Still, Santorio is a confounding case in early seventeenth century scientific literature because he used historical sources as a foundation for his numerical approach to medicine (see Grmek’s work on Santorio, “La maladie mesurée: l’apport de Santorio Santorio.” La revue du praticien Vol. 51, No. 18 (2001): 2009-012). Santorio is well known as someone who quantified scientific practice.

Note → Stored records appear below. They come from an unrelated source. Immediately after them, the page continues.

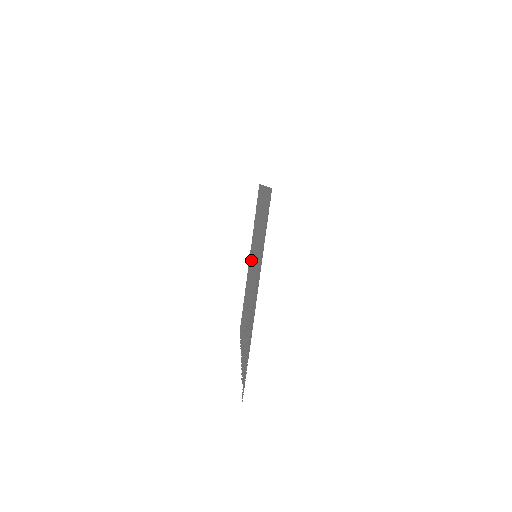
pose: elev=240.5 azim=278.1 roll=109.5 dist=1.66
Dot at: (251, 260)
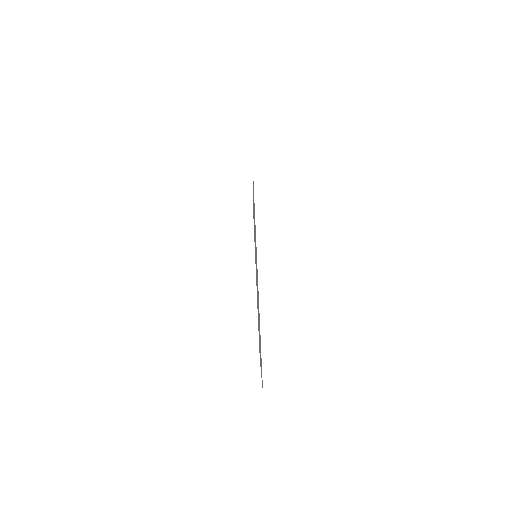
Dot at: occluded
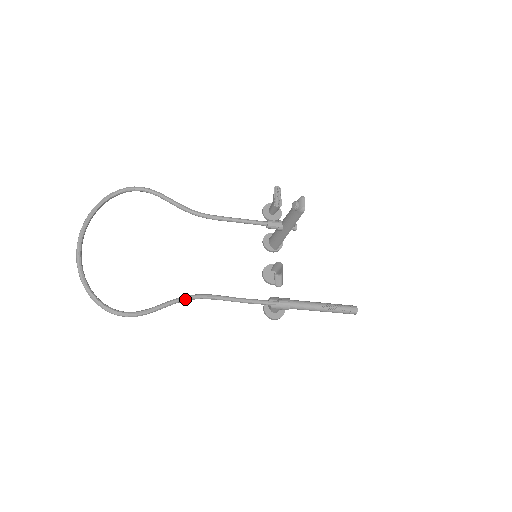
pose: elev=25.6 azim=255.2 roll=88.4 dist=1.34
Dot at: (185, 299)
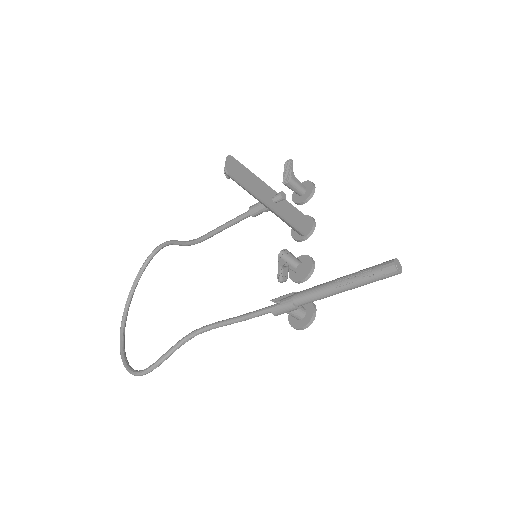
Dot at: (186, 339)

Current research maintains that Santorio is “the pioneer father of quantitative medicine” and the inventor of scientific instruments, such as the thermoscope, the pulsilogium, and the wind device (see Grmek; Bigotti; Kuriyama 416 “He was also the first – and this surely is the most crucial point – to advance the key justification for this practice: to urge some vital connection between the numbers read off a scale and a person’s state of being”).

When conducting empirical and numerical observations, he justified these data through a reading of the classical medical authorities; some of that medical background knowledge was mediated by Alpini’s De medicina methodica (Book I, II, and III). First-hand experience became important in the seventeenth century, thus introducing paradigm shifts in the way scientists, and physicians too, would explore nature. In addition to that, the way early modern scholars presented their research results was also revolutionary.